» **SUPPLIED INFORMATION**:
====

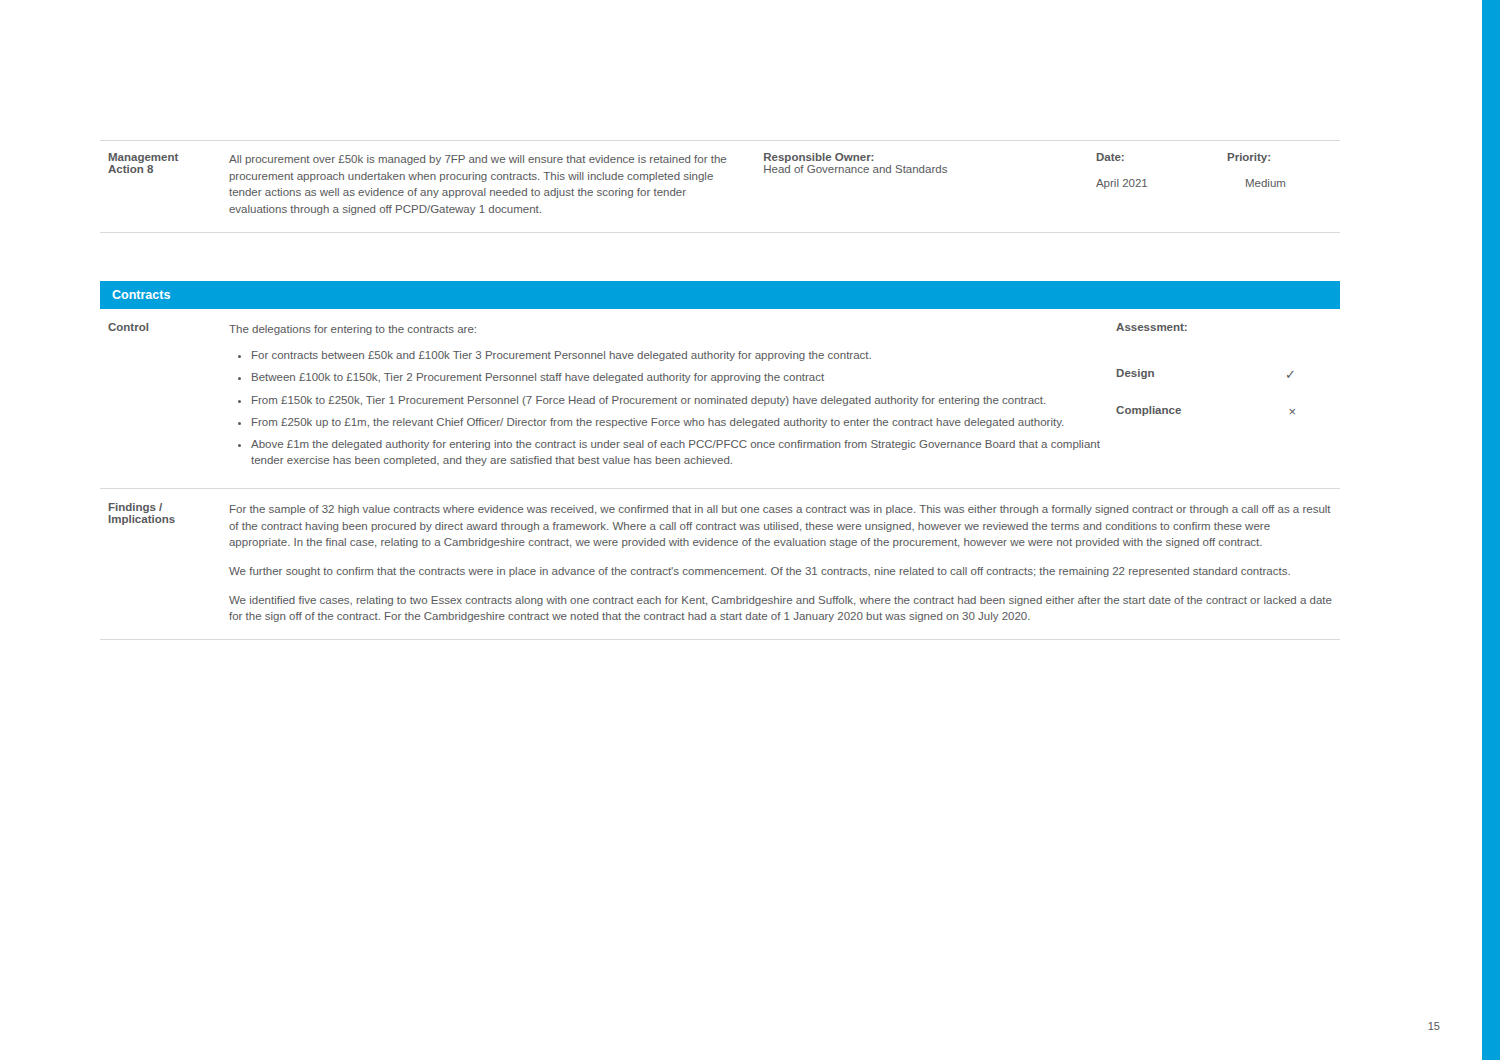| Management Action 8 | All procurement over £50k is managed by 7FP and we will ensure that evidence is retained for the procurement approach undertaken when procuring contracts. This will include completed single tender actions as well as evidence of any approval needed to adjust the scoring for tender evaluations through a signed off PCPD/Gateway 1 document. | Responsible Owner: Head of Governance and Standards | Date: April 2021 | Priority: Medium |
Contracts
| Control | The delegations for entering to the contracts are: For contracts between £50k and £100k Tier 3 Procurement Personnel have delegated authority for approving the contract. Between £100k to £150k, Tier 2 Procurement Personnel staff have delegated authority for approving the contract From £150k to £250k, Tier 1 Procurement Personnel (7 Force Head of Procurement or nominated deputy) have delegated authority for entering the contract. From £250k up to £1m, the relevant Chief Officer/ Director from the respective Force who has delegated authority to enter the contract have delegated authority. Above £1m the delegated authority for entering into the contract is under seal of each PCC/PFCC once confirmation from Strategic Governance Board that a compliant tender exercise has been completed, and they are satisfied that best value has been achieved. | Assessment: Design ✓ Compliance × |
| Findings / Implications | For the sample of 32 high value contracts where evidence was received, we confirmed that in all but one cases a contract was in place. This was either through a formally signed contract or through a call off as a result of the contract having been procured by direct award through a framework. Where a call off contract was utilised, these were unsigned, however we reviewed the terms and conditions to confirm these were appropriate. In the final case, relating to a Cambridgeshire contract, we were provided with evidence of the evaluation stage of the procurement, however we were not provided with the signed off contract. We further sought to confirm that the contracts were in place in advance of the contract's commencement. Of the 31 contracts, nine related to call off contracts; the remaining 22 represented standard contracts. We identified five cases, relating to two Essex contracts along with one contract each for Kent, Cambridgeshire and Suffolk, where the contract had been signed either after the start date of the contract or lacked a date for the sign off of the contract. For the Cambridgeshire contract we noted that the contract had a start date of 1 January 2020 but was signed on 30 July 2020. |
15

====

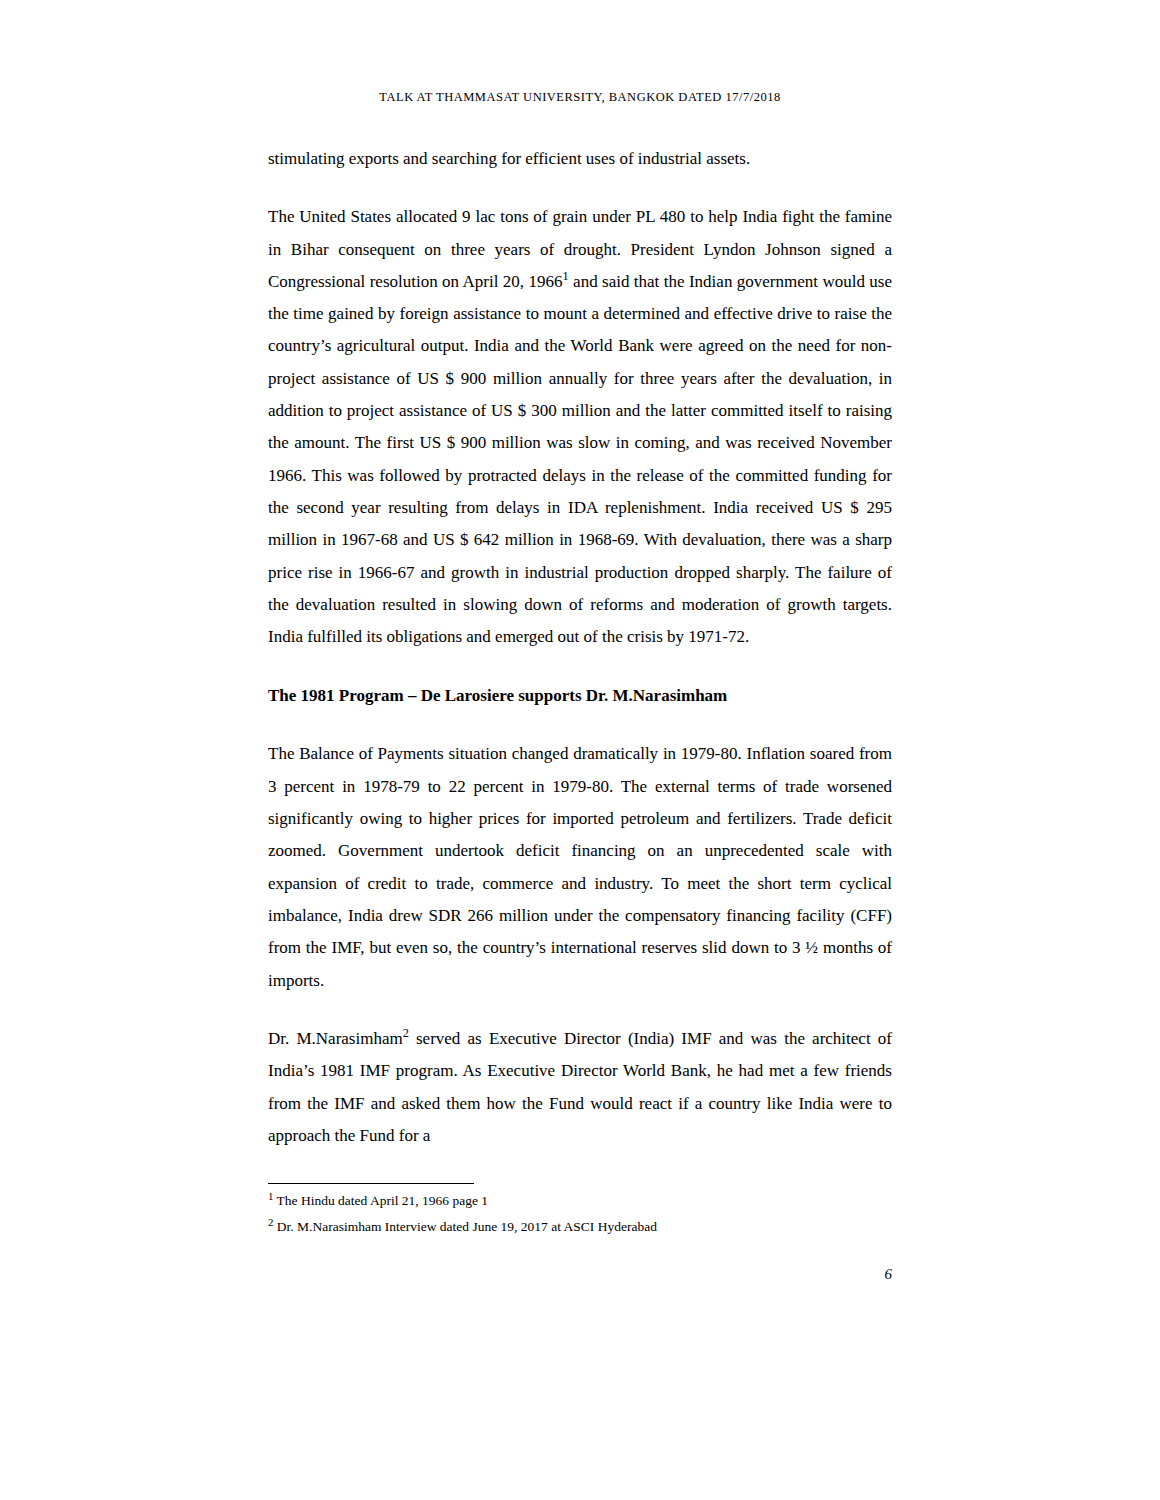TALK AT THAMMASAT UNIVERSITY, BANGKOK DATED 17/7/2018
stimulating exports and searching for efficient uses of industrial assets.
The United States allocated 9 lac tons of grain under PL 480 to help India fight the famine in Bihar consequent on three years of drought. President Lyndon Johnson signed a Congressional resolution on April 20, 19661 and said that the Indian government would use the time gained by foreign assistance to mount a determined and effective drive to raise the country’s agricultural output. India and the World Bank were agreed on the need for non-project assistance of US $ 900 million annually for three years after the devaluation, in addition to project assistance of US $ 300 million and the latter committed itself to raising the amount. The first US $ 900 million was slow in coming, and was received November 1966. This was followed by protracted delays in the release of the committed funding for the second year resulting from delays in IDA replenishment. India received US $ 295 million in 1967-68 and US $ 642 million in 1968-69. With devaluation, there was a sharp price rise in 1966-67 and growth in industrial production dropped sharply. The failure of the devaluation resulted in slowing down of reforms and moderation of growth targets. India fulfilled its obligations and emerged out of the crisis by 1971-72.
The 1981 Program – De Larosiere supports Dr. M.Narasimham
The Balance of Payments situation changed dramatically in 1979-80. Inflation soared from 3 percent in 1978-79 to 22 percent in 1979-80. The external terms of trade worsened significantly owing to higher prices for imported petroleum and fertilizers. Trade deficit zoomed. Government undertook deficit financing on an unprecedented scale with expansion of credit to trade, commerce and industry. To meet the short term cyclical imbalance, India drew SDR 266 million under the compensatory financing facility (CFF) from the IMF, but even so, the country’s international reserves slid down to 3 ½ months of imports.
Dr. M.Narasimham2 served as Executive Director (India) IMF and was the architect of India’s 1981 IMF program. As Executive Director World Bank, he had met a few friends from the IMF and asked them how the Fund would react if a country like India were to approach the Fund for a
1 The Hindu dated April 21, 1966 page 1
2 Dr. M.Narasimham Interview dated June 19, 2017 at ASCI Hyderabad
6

====

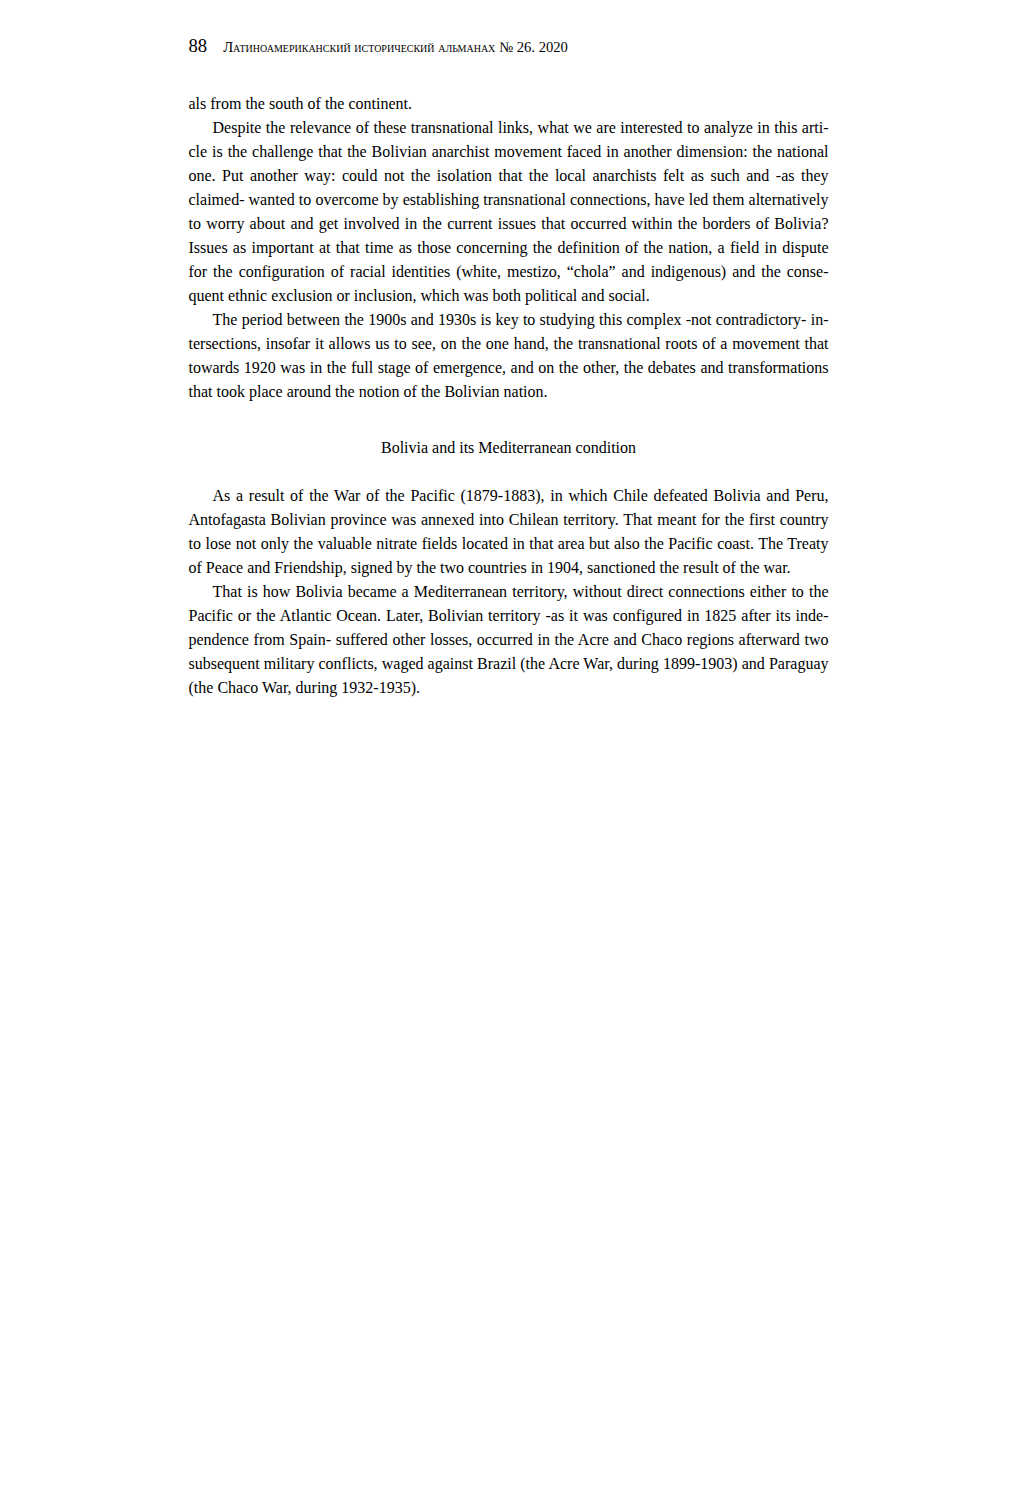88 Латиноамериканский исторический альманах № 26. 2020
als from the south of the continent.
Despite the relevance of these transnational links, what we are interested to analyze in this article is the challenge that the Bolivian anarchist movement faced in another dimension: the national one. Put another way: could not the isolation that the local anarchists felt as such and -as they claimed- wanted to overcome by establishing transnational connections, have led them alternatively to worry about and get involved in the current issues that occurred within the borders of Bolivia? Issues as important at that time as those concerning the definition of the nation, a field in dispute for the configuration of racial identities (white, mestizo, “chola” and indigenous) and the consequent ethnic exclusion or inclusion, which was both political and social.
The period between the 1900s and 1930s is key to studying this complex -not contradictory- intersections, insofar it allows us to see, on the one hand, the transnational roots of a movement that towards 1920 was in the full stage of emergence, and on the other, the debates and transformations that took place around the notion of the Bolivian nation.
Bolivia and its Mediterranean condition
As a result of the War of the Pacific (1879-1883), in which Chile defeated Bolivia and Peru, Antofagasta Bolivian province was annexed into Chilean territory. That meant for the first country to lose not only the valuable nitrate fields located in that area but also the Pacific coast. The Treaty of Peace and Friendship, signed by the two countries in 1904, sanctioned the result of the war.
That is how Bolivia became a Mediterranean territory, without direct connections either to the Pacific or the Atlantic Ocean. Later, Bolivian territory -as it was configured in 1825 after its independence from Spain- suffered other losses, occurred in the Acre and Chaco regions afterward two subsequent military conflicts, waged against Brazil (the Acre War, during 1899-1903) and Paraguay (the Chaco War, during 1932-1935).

====

» **WHAT TO WORK ON**:
Please work out how many lines of the data include the string "India" and reply with the number alone.

» **REPLY TO THE EXERCISE**:
3